Cette histoire vécue entre fin janvier et le 14 mai 1937, publiée en 1938, c’est celle que l’auteur a vécue personnellement dans les geôles espagnoles, mais que Florence Aubenas, Giuliana Sgrena et tous les journalistes qui ont subi le même sort, ont probablement vécue, elles et eux aussi, dans leurs « geôles » iraquiennes. Ici, nous sommes en pleine guerre civile espagnole. L’auteur qui est l’envoyé sur place d’un journal anglais….

 

… mais également sympathisant déclaré des républicains « rouges » encore au pouvoir, assiste à la chute invisible de Malaga le 8 février, et, le lendemain, il est arrêté par les phalangistes de Franco avec qui il avait eu maille à partir auparavant. On le conduit tout d’abord au terrible poste de police de Malaga où il est le témoin visuel et auditif des « passages à tabac » systématiques et des fusillades (5.000 exécutions entre le 8 et le 13 février), et il pense même à se suicider mais sans y parvenir. Il y reste cinq jours, puis il a « la chance » d’être transféré à la prison de Séville où les conditions de vie sont meilleures, en partie à cause de l’absence de méchanceté du personnel pénitentiaire. Persuadé qu’il est en attente de procès, il supporte comme il peut son statut d’« incomunicado » qui le contraint à l’isolement et au dénuement les plus complets. Le 19 février, il apprend qu'il a déjà été condamné à mort à Malaga. Même si, entre hauts et bas, grèves de la faim et autres stratagèmes, il finit par « aménager » sa vie, dès que la nuit vient, il tend une oreille terrorisée vers les rites qui annoncent les exécutions, la liste qu’on dicte au téléphone, la sonnette du prêtre, les portes qu’on ouvre, les cris et les pleurs. Est-ce son tour ?

Entrées enregistrées
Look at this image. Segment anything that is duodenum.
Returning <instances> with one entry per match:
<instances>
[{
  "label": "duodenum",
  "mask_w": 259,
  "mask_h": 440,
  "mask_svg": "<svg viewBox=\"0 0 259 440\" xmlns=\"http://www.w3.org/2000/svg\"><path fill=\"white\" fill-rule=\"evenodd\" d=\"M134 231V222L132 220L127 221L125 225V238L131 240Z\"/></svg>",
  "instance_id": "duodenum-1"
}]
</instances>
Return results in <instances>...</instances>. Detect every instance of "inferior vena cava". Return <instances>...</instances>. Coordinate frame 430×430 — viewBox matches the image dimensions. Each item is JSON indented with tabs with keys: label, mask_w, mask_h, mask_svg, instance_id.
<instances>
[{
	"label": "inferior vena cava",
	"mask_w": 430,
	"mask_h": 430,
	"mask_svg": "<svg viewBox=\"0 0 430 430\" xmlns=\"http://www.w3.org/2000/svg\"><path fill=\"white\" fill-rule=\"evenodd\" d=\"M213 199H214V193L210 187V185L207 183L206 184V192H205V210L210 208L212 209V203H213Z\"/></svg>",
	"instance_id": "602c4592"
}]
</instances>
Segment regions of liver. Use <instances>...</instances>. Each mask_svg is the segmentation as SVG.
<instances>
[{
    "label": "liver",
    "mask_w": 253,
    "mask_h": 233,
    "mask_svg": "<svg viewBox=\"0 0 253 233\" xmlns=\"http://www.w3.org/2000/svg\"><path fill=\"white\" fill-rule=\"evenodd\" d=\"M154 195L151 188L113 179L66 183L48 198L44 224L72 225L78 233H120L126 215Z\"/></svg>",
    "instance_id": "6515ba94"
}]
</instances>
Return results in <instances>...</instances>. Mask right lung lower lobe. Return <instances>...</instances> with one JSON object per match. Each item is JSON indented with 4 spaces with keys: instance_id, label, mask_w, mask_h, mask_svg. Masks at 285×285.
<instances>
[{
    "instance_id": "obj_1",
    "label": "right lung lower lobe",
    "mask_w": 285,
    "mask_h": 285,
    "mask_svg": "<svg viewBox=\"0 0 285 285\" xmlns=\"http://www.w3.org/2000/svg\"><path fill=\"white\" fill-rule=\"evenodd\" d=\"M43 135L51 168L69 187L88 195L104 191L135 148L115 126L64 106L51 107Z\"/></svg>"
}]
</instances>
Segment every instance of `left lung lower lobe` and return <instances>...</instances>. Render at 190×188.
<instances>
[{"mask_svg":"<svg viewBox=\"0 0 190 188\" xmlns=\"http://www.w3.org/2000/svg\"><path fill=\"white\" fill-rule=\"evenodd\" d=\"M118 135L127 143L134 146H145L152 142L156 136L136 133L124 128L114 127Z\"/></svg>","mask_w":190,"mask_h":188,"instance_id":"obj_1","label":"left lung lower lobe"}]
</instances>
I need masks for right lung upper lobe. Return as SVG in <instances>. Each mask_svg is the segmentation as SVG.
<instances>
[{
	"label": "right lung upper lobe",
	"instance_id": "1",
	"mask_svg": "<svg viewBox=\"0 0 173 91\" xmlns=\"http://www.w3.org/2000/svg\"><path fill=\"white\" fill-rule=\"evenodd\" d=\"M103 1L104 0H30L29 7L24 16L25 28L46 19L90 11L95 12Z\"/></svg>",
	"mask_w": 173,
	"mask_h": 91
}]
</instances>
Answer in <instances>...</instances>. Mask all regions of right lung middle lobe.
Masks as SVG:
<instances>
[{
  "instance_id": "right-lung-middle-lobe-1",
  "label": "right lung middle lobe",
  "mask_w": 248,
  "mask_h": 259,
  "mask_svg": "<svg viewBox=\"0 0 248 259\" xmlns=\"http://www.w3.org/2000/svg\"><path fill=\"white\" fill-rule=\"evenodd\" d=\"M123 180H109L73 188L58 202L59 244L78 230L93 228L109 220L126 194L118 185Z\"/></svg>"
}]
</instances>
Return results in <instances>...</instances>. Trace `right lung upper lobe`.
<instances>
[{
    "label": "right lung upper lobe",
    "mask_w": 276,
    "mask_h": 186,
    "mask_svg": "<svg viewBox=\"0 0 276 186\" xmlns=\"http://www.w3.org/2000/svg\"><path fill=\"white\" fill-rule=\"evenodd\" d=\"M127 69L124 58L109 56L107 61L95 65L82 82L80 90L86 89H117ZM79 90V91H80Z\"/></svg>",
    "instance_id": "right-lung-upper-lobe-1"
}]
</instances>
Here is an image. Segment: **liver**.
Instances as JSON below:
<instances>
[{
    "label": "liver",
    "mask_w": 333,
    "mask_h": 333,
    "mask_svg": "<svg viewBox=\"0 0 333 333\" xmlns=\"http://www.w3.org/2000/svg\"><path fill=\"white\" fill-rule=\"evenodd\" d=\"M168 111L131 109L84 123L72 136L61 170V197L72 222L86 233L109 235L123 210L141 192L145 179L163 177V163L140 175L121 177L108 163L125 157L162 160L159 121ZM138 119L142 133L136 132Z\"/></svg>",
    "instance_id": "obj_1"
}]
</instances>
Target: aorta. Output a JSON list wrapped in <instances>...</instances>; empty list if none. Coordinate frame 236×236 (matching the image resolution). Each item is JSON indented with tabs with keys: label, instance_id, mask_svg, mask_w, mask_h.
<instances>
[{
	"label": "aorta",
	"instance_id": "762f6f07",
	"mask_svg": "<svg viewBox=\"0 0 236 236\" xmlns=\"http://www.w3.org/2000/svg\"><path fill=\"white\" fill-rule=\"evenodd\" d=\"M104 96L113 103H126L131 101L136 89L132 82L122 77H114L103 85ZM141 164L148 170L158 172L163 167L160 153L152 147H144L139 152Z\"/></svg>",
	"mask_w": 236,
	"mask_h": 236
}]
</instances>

Exercices
1. Énumérez tous les signes qui, d'après le texte source, annoncent chaque nuit les exécutions dans la prison de Séville.
2. Selon le texte source, quel jour l'auteur apprend-il qu'il a déjà été condamné à mort à Malaga ?

Corrigés par exercice
1. La liste qu'on dicte au téléphone, la sonnette du prêtre, les portes qu'on ouvre, les cris et les pleurs.

2. Le 19 février.